The captain bit his lip and closed his eyes for a moment. “If you kill me, what do you gain? The barrier is still up. Even your fancy sword won't bring it down.”

“No,” Croy said, “that's true. But you can lower it with a gesture, can't you?”

The captain stared.

“Lower the barrier,” Croy said, “and then walk away from here.”

“My lord and master has tasked me to stop you,” the captain said.

“I serve your true lord, the Burgrave. I do the Lady's work here. In every man's life a moment comes when he must choose to serve good, or to do evil. What choice will you make? What profit will evil bring you?”

The captain closed his eyes again. It would be effortless to step forward and strike him down, Croy thought. It would be the easiest thing in the world.

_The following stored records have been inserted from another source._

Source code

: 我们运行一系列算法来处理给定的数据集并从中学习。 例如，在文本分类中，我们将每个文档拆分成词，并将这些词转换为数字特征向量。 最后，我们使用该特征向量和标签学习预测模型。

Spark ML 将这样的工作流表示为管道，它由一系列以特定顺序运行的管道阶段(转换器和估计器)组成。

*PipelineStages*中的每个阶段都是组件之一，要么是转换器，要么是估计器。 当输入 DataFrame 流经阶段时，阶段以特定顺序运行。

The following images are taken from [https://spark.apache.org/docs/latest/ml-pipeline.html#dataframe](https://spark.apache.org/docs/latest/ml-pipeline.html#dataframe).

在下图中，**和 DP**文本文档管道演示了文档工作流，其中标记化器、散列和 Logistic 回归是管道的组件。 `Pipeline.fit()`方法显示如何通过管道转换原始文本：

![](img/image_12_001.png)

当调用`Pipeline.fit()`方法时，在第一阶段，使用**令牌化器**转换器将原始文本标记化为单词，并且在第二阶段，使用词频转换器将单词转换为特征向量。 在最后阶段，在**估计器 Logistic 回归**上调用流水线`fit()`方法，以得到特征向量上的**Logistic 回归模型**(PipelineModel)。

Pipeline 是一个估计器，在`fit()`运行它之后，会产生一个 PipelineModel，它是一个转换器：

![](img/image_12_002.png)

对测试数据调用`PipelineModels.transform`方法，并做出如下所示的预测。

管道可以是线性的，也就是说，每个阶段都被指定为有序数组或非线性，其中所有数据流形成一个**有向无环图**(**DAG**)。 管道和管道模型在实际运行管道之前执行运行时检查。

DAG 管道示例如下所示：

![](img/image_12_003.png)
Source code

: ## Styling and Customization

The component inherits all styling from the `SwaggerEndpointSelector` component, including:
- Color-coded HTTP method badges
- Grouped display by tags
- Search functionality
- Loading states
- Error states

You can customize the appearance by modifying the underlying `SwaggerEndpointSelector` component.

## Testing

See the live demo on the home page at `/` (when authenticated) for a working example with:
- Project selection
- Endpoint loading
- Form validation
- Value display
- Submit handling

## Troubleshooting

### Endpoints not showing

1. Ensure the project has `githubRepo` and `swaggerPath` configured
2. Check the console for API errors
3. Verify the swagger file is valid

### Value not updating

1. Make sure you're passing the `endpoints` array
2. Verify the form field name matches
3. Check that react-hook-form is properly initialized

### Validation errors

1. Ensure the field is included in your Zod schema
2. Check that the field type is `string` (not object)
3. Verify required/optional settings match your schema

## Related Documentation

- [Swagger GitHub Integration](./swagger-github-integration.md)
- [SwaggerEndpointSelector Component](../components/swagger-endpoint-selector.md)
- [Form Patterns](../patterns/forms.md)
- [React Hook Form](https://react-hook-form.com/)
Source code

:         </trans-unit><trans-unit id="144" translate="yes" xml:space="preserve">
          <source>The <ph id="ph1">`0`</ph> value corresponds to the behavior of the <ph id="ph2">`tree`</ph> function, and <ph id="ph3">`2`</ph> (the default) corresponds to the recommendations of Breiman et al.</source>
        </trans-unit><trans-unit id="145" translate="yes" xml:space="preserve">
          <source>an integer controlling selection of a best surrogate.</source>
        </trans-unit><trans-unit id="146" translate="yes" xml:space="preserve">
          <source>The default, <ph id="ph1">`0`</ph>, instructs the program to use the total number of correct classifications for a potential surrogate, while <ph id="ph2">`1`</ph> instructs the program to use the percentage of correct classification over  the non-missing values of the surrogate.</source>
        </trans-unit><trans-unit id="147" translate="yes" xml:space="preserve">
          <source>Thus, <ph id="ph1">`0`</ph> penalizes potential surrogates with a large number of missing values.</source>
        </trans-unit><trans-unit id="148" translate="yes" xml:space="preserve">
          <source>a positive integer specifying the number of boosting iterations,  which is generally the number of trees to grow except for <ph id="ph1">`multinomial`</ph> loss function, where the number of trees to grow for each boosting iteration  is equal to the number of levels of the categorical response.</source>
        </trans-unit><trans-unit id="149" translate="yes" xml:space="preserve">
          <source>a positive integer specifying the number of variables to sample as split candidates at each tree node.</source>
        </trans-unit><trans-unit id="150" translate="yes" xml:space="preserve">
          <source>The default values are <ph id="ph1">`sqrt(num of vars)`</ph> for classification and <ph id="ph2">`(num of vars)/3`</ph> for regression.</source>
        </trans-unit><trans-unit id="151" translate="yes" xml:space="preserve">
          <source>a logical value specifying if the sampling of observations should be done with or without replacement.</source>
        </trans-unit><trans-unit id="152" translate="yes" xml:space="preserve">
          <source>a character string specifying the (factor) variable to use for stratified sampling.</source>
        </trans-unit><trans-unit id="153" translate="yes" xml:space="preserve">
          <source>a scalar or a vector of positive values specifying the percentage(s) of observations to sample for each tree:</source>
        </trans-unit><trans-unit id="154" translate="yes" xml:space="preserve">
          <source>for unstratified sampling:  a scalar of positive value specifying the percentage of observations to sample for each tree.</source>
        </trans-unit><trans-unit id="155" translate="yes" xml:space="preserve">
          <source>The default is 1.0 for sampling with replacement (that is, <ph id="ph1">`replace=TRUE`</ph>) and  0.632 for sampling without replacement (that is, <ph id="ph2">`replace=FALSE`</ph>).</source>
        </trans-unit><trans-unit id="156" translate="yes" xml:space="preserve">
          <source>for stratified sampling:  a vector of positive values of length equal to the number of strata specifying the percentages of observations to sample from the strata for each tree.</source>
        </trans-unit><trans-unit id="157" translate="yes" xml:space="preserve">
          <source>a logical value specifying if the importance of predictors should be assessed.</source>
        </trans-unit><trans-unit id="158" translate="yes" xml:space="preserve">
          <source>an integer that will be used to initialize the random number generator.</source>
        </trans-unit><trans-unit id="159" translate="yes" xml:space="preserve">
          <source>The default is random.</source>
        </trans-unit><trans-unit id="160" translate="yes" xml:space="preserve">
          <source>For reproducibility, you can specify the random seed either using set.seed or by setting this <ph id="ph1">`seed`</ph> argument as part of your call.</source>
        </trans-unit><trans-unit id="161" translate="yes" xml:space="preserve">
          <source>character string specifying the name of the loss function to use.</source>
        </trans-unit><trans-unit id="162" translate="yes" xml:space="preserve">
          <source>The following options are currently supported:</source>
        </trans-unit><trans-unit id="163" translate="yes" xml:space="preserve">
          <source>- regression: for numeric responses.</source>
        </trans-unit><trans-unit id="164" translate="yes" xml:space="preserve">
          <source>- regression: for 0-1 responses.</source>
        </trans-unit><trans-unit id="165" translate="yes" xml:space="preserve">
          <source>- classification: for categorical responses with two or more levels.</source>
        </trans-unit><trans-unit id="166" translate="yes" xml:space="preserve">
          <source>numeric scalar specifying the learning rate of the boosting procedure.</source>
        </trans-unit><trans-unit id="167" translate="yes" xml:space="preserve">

The captain raised his hands in the air. He made a complicated gesture with one hand bent in half, the fingers of the others splayed.

The night air on the common fluttered, as if a great flock of birds had all lifted into the air at the same time. The barrier was down. The guard who'd been trapped by it fell to the gravel with a thud and lay still.

“Thank you,” Croy said, turning to look the captain in the eye. But the man was already gone. His halberd lay abandoned on the grass.

Croy breathed deeply. He was badly hurt, and he knew it. But now the barrier was down. His path was clear.

“Hold,” Gurrh said. Croy whirled to face the ogre. It was a bad idea, as it aggravated his wounds. For a moment he could see only blood, and his breath caught in his throat.

“Into that place, goest thou must. But not yet,” Gurrh told him. The ogre had torn the tunic off one of the fallen guards. He ripped it into bandages and stanched Croy's wounds. “Now, thou art ready.”

Croy grinned. There was less humor in his smile than he would have liked, but at least it didn't hurt to move his mouth. “Thank you, Gurrh. You know what you must do now, don't you?”

“I do,” the ogre said. He walked over to a point about twenty yards before the gate of the villa and sat down once more in the grass, to wait.

Croy strode up to the gate and hesitated only a moment before walking through. On the far side the gravel crunched under his boots. The main door of the villa stood before him. He started toward it, walking as fast as he could.

But of course he would not be allowed to enter the house, not yet.

Bikker was leaning against the side of the building. His arms were folded across his massive chest. Croy could see the cowl of a chain-mail hauberk emerging from inside his tunic. The big swordsman's face glowed with ruddy health.

“Croy,” Bikker said, and stepped away from the wall. “Might I have a moment of your time?”